I finally got the chance to sit down and put together an email processing script for outgoing voicemail emails that does the following:
Checks to see if outgoing email is HTML and changes Content-Type accordingly
Converts outgoing WAV attachments to MP3
Sends WAV attachment to Microsoft Bing speech recognition and inserts the transcribed message into the outgoing email (NOTE: This requires an Azure account with cognitive services)
Regarding the accuracy, it really depends on how clear the caller’s voice is. If there’s a lot of noise in the background it can have trouble. I find it works pretty well for my needs.
Implemented it this today. It works great except that the Bing Speech to Text REST API only allows for up to 15 seconds of audio. It works for the short voice mails but obviously not the longer ones.
With UCP 13. You could add a new field to the VM and put the transcript into the text file which would show up in UCP. Getting it from the script to that text file is the part I stopped on. Basically text to file though.
I implemented this and am now wondering, anyone have any luck getting it to appear more “grammatically correct”? The text I have returning is one long run-on sentence.
Supposedly, Watson should be able to place punctuation, grammer, etc.
Hmmm…Set this up because a Customer wanted it - the Accuracy through Bing is actually pretty spot-on, but it stops transcribing after the first pause - which is a No-Go.
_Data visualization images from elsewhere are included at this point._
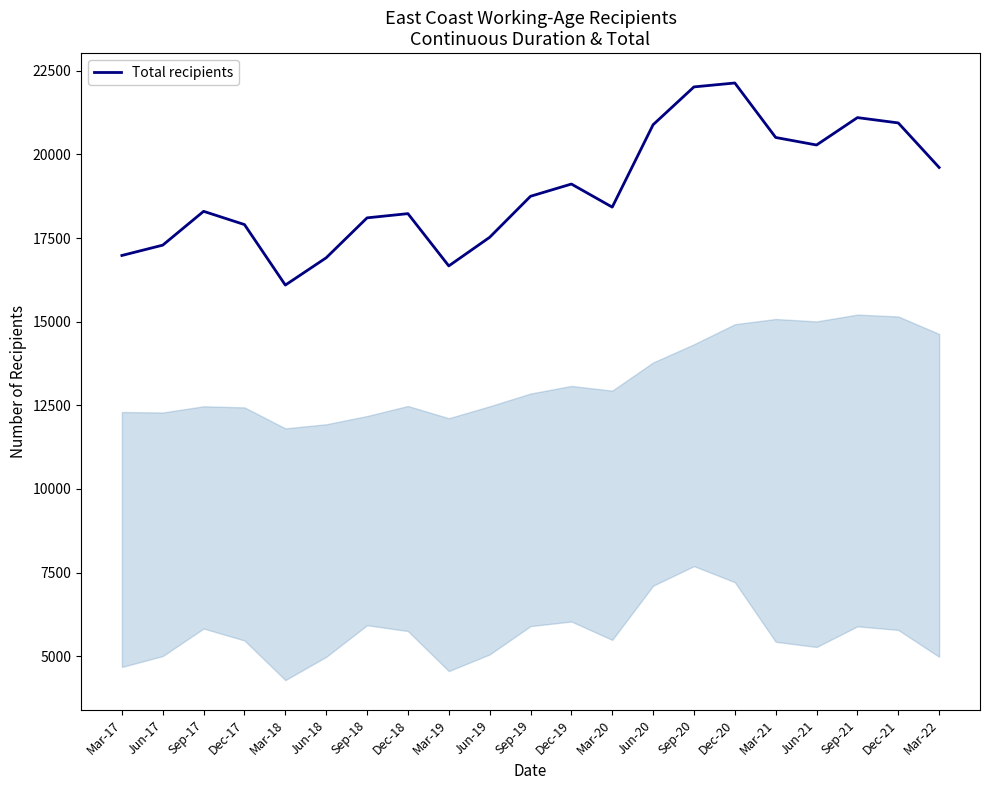

What is the sum of all values?

397791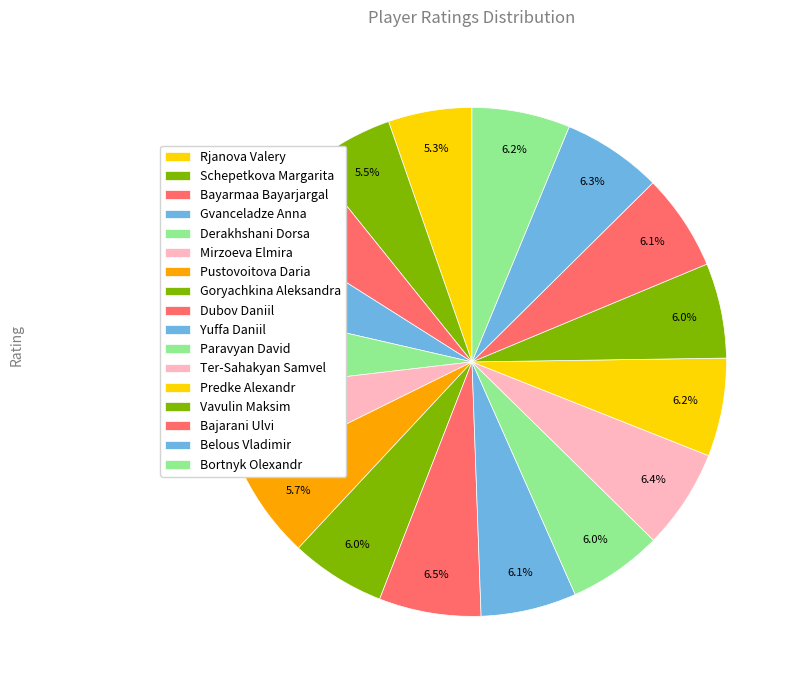

To the nearest percent, what is the combined percentage of Bayarmaa Bayarjargal and Gvanceladze Anna?

11%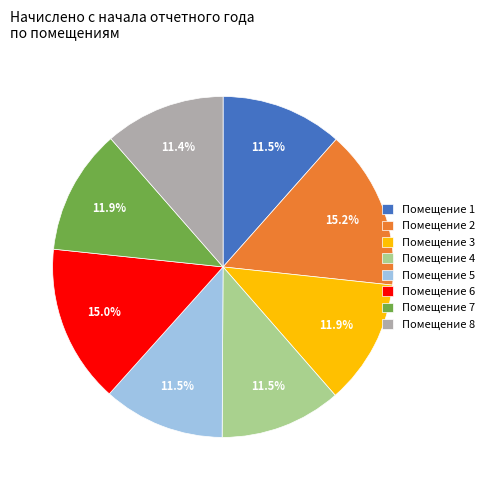

Is there any slice that represents more than half of the pie?

No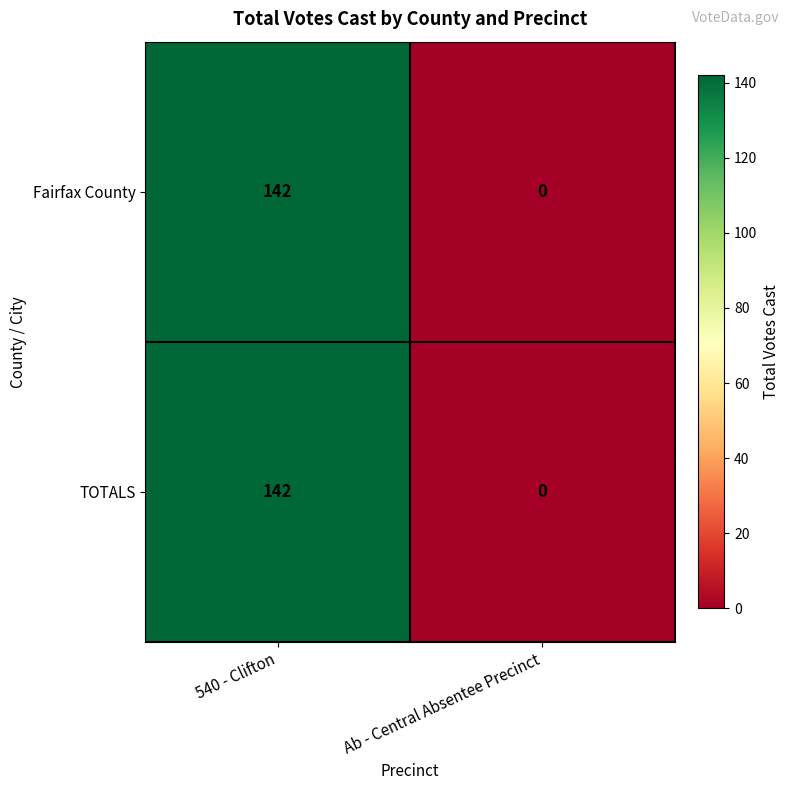

What is the sum of the TOTALS values at Ab - Central Absentee Precinct and 540 - Clifton?

142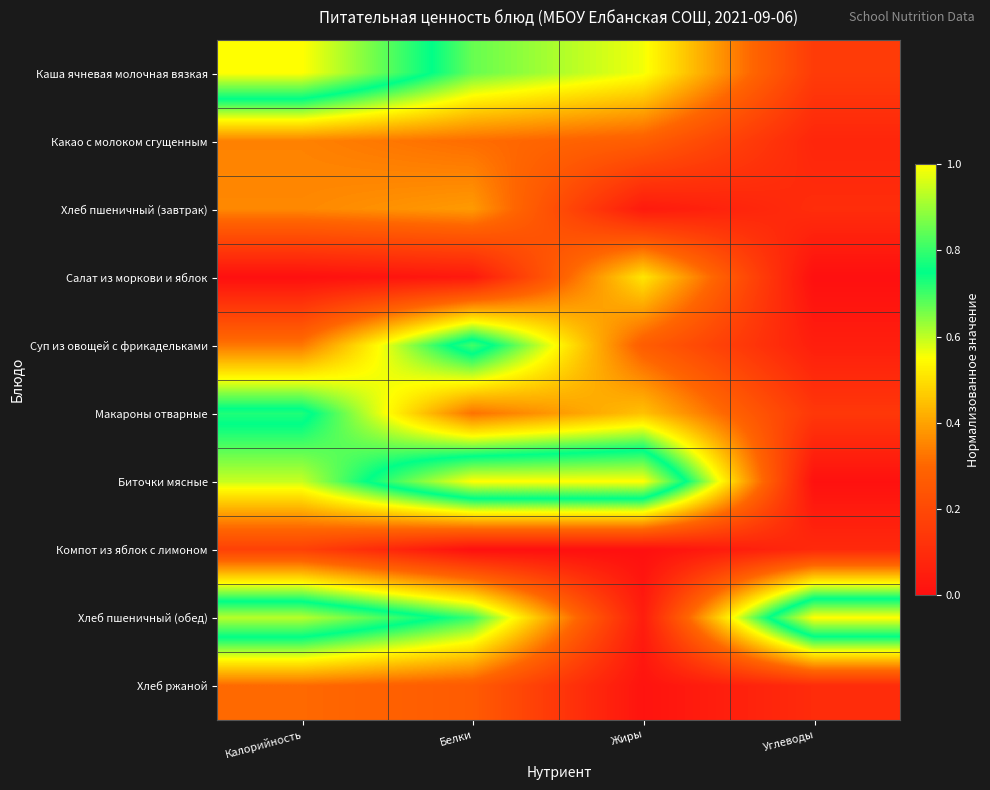

Reading left to right, transcribe all the data shown in this chart.

Каша ячневая молочная вязкая: Калорийность=1.0	Белки=0.7	Жиры=0.6	Углеводы=0.2
Какао с молоком сгущенным: Калорийность=0.3	Белки=0.3	Жиры=0.3	Углеводы=0.1
Хлеб пшеничный (завтрак): Калорийность=0.4	Белки=0.4	Жиры=0.0	Углеводы=0.1
Салат из моркови и яблок: Калорийность=0.0	Белки=0.0	Жиры=0.5	Углеводы=0.0
Суп из овощей с фрикадельками: Калорийность=0.3	Белки=0.8	Жиры=0.3	Углеводы=0.1
Макароны отварные: Калорийность=0.8	Белки=0.3	Жиры=0.5	Углеводы=0.1
Биточки мясные: Калорийность=0.6	Белки=1.0	Жиры=1.0	Углеводы=0.0
Компот из яблок с лимоном: Калорийность=0.2	Белки=0.0	Жиры=0.0	Углеводы=0.1
Хлеб пшеничный (обед): Калорийность=0.9	Белки=0.7	Жиры=0.0	Углеводы=1.0
Хлеб ржаной: Калорийность=0.3	Белки=0.3	Жиры=0.0	Углеводы=0.1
Cognitive Services Bing Speech API is being retired November 1, 2021 so it won’t work after then anyways - Has anybody looked at translating this to the new Azure Speech Service - I am trying right now, but I have almost Zero experience with Python - If I get it translated I will post it here - the Microsoft docs say it’s easy, but it is certainly not easy for me. Will update as I progress (or don’t) this weekend.
Works perfectly and getting set up with IBM is trivial - and right now they are giving out a $200 credit when you set up a real account (not a free one).
Why isn’t this a standard thing in FreePBX - You could leave the script like it is without any proper credentials, so that it just wouldn’t work unless you had the credentials, but DANG - it works perfectly and the recognition is really spot-on!
This is so cool and really up’s the “Polish” level of FreePBX - Lots of Hosted providers are providing Transcription - now we can too!